Пройдоха Лэптурел заметил как-то нового ангела, висевшего над лавкой Миелу Гушэ. И при взгляде на него у Лэптурела родилась идея. Он вспомнил про Кабу. Вызвал его и заказал плакат.
— У меня сломались очки, — сказал художник. — Вижу смутно, как в тумане. Если вы хотите, чтобы я нарисовал плакат, достаньте мне хорошие очки.
Начальник канцелярии при министре Стэникэ Паляку метался между Бухарестом и Руши-де-Веде, чтобы собственными глазами следить за подготовкой к выборам на местах. Ломал машину за машиной. Без всякого сожаления. Машины были государственные. А государству есть где взять новые, на то оно и государство. Играя судьбами людей, Лэптурел тем более не жалел денег. Теперь он был разодет с головы до пят, словно только что сошел с обложки журнала мод. Карманы его всегда были набиты деньгами. И он осчастливил Кабу — прислал ему очки, холст и краски.
— Господин министр желает, чтобы из-под вашей кисти вышел шедевр. Он большой ценитель искусства.
Прошло немного времени, и напротив пивной Джувелки на Дунайском проспекте в одну ночь было установлено панно высотой в десять и шириной около шести метров. С панно улыбался сам его превосходительство министр Стэникэ Паляку. Опершись одной рукою на стол, другой он приветствовал крестьян и горожан, взиравших на него как на господа бога, с мольбой простирая к нему длани. На столе были разложены толстенные пачки денег. Справа от господина министра теснилось стадо здоровенных быков пьятра-нямецкой породы — с цепями на рогах, они ждали своих хозяев.
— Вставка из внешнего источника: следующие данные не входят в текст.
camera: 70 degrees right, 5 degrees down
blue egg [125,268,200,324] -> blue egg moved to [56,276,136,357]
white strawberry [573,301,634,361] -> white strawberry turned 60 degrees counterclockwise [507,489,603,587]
Каба пририсовал быкам человечьи глаза, светившиеся лукавством и затаенной радостью. Серебряные морды быков сияли счастливыми улыбками. По другую сторону от министра выстроились в ряд плуги и бороны, жатки и сеялки, веялки и молотилки. В нижней части панно большими золотыми буквами по шелковисто-зеленому фону было выведено:
Народу-то, народу! Толпа такая, словно показывают невесть какую диковинку. Многое видел Руши-де-Веде, но такого еще не бывало.
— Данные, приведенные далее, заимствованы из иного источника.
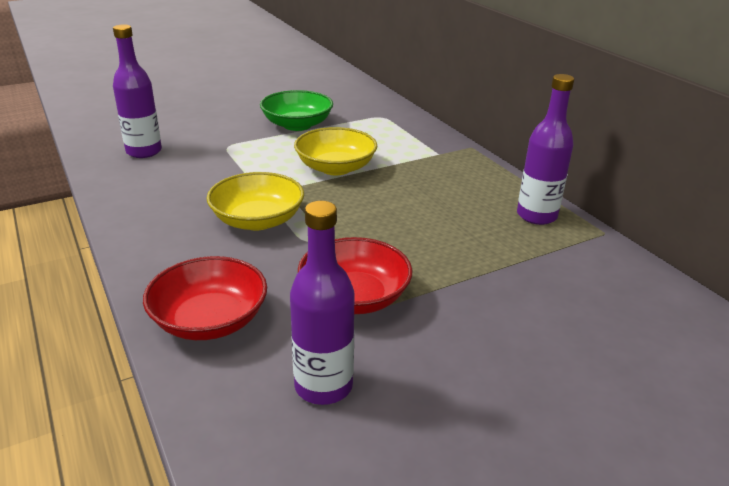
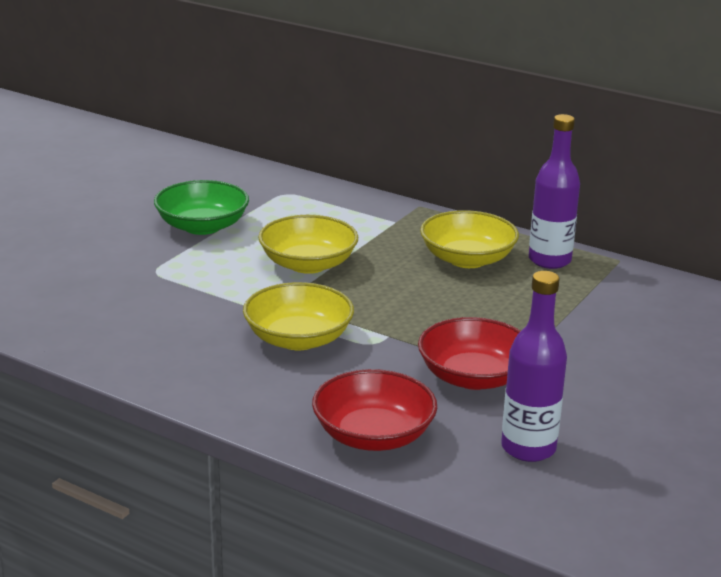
camera: 30 degrees left, 5 degrees down
purple bottle [113,25,162,158] -> none
none -> yellow bowl [420,210,519,268]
— У Паляку реклама похлеще, чем у Миелу Гушэ с его «Ангелом», возносящим на небо души покойников.
— Идея Лэптурела.
— Кабе, должно быть, хорошо заплатили.
— Где там! Всего-навсего посулили заказать ему роспись церкви в Выртоапе.
— Так ведь эту церковь еще не построили.
— Вот потому-то Паляку и пообещал Кабе роспись.
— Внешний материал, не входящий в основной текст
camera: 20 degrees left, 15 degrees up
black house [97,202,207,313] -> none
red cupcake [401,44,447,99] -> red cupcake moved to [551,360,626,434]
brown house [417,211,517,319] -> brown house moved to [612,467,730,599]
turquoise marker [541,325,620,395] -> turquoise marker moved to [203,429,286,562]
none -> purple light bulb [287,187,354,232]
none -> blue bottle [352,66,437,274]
Какое-то время я находил в себе силы держаться в стороне. Но политический маскарад в Руши-де-Веде был невероятно притягателен. И я попался. Совершенно забросил работу. Зато каждый день следил за столичной прессой и за газетами, выходившими в Турну и в нашем городке. С жадностью проглатывал статьи и памфлеты, репортажи и просто сообщения о митингах.
Теперь в городе на Делиорманской равнине не проходило ни одной публичной сходки, в которой бы я не участвовал. Я уже не жалел о потерянном времени. Много чего перевидал и всякого наслушался. Видел, каким пышным цветом распускалась в устах горожан заведомая ложь. Почувствовал, как растет в душах людей честолюбие и желание возвыситься, жажда власти и стремление к легкой наживе. Убедился также, что редко встречается в людях честь, которую не удалось бы запачкать, принизить или убить клеветой. Был свидетелем того, как рвались старые дружеские связи и на другой же день завязывались новые, исключительно ради корысти. Другими словами, я многое понял, узнал и постарался извлечь из этого кое-какие уроки.
Зараза политиканства распространилась и на студенческую молодежь. В Бухаресте с шумом и треском заявила о своем вступлении в предвыборную борьбу студенческая группа Молоза-Колана-Валиу, принявшая название «Новое поколение». Группа выпустила свой манифест. «До коих пор страной будут править старые бесчестные политиканы, погрязшие в коррупции и финансовых махинациях? До коих пор молодое поколение будет отстранено от власти и лишено чести вести страну? Час молодежи пробил». Часть студентов покинула университеты и возвратилась в свои родные города.